Task inputs: Begin

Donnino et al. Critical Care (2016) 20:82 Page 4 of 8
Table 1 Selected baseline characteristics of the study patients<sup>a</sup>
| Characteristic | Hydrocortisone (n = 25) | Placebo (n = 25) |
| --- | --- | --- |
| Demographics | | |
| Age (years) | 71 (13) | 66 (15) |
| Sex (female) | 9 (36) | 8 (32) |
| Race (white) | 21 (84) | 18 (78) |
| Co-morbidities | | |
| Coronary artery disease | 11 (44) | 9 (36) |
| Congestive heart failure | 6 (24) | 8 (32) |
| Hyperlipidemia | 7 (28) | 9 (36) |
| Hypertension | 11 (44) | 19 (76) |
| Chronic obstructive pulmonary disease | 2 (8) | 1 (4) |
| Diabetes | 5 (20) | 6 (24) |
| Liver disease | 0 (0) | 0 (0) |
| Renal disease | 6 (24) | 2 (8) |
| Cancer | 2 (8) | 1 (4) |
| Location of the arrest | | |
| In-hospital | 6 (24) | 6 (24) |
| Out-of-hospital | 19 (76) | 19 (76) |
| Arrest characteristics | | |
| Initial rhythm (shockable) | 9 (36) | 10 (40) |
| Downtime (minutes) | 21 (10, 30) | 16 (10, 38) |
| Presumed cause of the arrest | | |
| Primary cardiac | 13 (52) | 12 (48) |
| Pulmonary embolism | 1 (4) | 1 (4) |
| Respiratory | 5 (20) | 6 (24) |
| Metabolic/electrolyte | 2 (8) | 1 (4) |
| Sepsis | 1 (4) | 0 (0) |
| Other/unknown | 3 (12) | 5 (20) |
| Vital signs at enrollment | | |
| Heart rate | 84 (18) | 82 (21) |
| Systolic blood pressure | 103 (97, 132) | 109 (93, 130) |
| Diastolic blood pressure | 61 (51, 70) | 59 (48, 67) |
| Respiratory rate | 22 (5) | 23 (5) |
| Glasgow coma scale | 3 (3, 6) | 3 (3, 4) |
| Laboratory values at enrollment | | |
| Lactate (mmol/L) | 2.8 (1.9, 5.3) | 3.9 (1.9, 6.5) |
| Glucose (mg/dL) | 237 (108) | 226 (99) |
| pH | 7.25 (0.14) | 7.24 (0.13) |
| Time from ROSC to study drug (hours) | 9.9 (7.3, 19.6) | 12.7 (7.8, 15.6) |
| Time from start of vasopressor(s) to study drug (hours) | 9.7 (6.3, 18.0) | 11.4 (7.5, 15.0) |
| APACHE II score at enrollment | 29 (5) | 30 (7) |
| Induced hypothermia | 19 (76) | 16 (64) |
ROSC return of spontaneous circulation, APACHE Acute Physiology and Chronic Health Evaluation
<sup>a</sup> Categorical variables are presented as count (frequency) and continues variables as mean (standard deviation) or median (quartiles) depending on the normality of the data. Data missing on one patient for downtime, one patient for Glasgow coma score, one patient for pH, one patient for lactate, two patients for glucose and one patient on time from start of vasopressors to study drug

Task inputs: End
Task inputs: Begin

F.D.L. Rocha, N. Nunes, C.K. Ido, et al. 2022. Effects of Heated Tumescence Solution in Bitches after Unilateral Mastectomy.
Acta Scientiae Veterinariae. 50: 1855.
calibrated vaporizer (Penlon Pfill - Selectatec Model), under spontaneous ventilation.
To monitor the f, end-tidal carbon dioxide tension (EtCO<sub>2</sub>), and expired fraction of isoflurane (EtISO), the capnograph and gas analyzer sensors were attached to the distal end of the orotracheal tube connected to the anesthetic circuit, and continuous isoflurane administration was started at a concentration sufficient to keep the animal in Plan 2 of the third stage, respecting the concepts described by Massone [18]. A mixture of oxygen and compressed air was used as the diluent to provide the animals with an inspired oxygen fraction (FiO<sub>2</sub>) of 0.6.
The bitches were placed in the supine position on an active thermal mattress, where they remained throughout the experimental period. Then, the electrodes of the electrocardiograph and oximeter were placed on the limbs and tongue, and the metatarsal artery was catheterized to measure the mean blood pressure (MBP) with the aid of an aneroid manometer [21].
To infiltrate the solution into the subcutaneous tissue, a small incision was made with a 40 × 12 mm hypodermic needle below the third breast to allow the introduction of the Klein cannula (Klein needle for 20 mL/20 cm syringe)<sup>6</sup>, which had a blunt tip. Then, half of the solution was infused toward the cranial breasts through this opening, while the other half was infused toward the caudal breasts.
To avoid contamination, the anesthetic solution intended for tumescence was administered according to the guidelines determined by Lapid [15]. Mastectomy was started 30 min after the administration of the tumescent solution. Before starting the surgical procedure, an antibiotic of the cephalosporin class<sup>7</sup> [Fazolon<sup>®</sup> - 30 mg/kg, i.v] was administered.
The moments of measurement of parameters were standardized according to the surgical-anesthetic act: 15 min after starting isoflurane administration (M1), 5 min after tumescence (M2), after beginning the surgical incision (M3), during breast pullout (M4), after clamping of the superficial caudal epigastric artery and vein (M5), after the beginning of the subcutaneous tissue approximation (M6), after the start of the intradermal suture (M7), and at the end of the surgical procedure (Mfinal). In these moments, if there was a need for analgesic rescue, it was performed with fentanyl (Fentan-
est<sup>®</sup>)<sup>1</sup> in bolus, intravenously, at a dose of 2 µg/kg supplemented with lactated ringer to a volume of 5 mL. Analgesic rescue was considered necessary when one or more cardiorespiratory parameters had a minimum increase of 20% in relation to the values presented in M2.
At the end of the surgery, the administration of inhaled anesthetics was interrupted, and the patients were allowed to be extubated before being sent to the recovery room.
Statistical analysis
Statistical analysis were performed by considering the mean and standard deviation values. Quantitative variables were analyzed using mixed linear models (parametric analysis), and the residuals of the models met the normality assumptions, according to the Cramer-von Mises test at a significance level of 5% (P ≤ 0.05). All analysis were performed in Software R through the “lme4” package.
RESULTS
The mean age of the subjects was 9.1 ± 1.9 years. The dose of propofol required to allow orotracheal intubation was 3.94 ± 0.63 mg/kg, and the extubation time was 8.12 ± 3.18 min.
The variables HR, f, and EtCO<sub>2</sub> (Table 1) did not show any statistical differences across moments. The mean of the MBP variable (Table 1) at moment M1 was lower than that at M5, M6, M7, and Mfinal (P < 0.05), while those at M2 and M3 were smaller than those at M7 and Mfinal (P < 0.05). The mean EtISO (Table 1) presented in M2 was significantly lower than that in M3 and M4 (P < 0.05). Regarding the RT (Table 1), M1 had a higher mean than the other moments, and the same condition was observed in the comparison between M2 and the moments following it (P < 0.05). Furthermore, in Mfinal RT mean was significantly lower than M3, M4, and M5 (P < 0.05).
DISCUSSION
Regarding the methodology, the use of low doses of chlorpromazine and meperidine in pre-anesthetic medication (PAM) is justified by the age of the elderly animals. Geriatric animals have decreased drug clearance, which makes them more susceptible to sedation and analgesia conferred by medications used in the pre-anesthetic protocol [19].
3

Task inputs: End

- [Exercise prompt]: All lines above from the one containing "Location of the arrest | | |" to the one containing "signs at enrollment | | |" must be repeated exactly, both lines included, and no others.

- [Task response]:
| Location of the arrest | | |
| In-hospital | 6 (24) | 6 (24) |
| Out-of-hospital | 19 (76) | 19 (76) |
| Arrest characteristics | | |
| Initial rhythm (shockable) | 9 (36) | 10 (40) |
| Downtime (minutes) | 21 (10, 30) | 16 (10, 38) |
| Presumed cause of the arrest | | |
| Primary cardiac | 13 (52) | 12 (48) |
| Pulmonary embolism | 1 (4) | 1 (4) |
| Respiratory | 5 (20) | 6 (24) |
| Metabolic/electrolyte | 2 (8) | 1 (4) |
| Sepsis | 1 (4) | 0 (0) |
| Other/unknown | 3 (12) | 5 (20) |
| Vital signs at enrollment | | |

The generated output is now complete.